A naive question.
Let $S$ be a set and let $[0,1]^S$ the set of functions from $S$ to the closed interval $[0,1]$.
Suppose given some function $P \colon [0,1]^S \to [0,1]$ satisfying the following three conditions:
- If $f \geq g$ everywhere on $S$, then $P(f) \geq P(g)$;
- $P(\min(f,g)) \geq \min(P(f),P(g))$;
- $P(1-f) = 1 - P(f)$.
This is supposed to model a situation each point in $S$ has a "degree of belief" in some proposition, which yields a function $f$ in $[0,1]^S$; then $P$ is a process which takes all these degrees of belief and aggregates them into a "consensus" degree of belief $P(f)$.
Of course, this is meant to mimic the definition of an ultrafilter, which I think is given by the above definition with [0,1] replaced by {0,1}.

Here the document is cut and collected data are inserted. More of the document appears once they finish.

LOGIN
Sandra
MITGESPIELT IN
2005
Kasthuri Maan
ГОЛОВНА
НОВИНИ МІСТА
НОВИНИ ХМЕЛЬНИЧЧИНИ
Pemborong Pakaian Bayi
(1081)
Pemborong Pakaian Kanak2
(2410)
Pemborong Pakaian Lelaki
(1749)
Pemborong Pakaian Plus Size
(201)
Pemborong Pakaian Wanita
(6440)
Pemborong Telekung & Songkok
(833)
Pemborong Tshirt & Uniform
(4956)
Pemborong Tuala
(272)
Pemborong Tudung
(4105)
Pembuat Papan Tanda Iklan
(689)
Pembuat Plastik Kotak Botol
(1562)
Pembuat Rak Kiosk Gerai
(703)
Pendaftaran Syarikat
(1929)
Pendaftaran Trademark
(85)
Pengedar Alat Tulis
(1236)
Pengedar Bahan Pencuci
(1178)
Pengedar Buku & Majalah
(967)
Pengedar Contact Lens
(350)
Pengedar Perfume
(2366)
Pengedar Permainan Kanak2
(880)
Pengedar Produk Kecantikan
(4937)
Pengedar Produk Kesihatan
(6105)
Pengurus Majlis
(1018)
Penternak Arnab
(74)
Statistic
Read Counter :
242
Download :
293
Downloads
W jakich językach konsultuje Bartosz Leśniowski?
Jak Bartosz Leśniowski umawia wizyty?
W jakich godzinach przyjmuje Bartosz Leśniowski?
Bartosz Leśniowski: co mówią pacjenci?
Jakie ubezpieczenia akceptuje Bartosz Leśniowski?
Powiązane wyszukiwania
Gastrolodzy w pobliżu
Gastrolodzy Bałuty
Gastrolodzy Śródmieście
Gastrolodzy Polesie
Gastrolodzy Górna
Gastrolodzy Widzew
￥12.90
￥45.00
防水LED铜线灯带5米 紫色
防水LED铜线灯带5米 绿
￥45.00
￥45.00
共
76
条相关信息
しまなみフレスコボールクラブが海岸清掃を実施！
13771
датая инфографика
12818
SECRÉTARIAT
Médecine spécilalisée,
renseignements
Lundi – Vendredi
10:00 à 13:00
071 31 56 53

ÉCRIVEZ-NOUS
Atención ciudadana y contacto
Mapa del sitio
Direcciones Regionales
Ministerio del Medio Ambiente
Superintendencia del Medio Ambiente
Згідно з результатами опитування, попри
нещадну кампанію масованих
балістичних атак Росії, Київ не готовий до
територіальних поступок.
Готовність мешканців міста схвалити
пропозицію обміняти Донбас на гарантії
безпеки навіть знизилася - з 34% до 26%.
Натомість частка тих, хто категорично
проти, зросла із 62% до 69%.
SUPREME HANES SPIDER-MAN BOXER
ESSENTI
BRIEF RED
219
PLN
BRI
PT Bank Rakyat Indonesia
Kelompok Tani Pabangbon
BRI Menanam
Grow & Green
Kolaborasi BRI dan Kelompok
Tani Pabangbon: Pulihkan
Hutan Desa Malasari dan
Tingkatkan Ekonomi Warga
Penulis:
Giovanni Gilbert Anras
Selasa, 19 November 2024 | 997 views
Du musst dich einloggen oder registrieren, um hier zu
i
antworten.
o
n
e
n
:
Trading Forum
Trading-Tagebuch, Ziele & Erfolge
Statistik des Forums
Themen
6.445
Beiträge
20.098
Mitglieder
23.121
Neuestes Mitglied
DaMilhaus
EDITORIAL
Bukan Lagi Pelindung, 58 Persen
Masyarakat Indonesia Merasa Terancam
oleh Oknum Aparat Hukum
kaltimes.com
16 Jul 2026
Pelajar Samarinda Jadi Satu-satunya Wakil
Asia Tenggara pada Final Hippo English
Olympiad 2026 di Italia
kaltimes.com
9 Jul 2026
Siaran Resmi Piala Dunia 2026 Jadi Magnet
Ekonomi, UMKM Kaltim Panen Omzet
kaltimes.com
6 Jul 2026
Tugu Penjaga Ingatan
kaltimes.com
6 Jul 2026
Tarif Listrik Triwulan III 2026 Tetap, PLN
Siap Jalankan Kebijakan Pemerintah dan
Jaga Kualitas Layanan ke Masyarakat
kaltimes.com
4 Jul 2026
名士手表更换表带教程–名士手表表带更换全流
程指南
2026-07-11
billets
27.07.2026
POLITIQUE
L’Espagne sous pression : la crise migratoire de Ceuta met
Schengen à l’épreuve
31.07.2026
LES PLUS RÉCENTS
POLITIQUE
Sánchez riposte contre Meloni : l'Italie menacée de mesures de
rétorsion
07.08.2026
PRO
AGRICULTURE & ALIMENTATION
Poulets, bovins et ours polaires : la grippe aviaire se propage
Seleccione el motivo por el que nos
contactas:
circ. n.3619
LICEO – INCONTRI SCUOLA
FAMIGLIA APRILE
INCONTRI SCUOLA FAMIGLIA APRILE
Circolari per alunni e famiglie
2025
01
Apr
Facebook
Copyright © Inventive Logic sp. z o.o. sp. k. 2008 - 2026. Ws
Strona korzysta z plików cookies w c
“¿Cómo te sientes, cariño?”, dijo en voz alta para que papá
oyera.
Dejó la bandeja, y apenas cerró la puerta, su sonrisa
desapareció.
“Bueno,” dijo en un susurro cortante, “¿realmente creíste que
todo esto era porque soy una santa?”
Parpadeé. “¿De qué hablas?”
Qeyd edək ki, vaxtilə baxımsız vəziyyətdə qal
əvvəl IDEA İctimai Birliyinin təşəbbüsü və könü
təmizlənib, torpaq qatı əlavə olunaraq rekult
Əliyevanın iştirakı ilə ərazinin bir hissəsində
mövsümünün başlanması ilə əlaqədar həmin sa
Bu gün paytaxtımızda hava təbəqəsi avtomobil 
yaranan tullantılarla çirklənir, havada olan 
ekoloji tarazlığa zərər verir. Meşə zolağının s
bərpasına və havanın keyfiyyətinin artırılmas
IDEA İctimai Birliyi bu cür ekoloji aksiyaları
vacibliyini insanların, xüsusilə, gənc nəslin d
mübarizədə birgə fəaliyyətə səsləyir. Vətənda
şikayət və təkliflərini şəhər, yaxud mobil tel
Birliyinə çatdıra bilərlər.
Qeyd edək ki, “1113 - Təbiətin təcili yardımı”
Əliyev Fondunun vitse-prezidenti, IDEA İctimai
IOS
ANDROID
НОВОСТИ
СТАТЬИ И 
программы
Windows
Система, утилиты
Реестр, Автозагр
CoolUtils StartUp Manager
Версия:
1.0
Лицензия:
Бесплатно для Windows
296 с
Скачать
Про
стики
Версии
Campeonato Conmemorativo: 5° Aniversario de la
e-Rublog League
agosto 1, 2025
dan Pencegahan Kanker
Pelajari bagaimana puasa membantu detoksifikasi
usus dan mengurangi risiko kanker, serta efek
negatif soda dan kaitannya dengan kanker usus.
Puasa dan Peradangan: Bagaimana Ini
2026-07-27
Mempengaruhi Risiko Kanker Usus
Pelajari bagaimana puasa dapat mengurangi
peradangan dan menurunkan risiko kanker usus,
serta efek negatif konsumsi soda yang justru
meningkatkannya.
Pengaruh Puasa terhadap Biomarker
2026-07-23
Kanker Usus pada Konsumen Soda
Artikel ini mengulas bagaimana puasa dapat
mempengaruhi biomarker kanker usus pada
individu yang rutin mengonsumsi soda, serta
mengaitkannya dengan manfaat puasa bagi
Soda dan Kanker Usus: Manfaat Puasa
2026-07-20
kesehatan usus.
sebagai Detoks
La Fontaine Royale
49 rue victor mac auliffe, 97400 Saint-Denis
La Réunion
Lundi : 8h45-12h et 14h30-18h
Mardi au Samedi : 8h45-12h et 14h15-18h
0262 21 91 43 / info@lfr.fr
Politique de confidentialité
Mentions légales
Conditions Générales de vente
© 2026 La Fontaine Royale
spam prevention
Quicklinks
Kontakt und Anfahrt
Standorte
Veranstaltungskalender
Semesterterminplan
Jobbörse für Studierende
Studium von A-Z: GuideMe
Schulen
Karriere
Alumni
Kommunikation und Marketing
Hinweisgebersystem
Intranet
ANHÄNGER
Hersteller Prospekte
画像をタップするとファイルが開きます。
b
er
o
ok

Certainly you have "principal" $P$, which just evaluate $f$ at some point $s$ of $S$. I suppose you could get other $P$ by sending $f$ to its limit with respect to some non-principal ultrafilter.
Is that it?
Added: Actually, the second condition above is perhaps too strong. I don't see an option for "hide question until I've thought about a bit more about what the best version of the question is" so I will just append this remark.
Added: Thanks, guys, for all the great answers. I now think the formulation of (2) was misguided (at least if the definition is meant to model consensus about degrees of belief) and I don't know what the "right" formulation is. One might well, for instance, want P to behave well when f and g refer to independent propositions; that would ask that P(fg) = P(f)P(g), which in the case of {0,1}-valued functions again agrees with the ultrafilter definition. This rules out averages but leaves in evaluation at ultrafilters.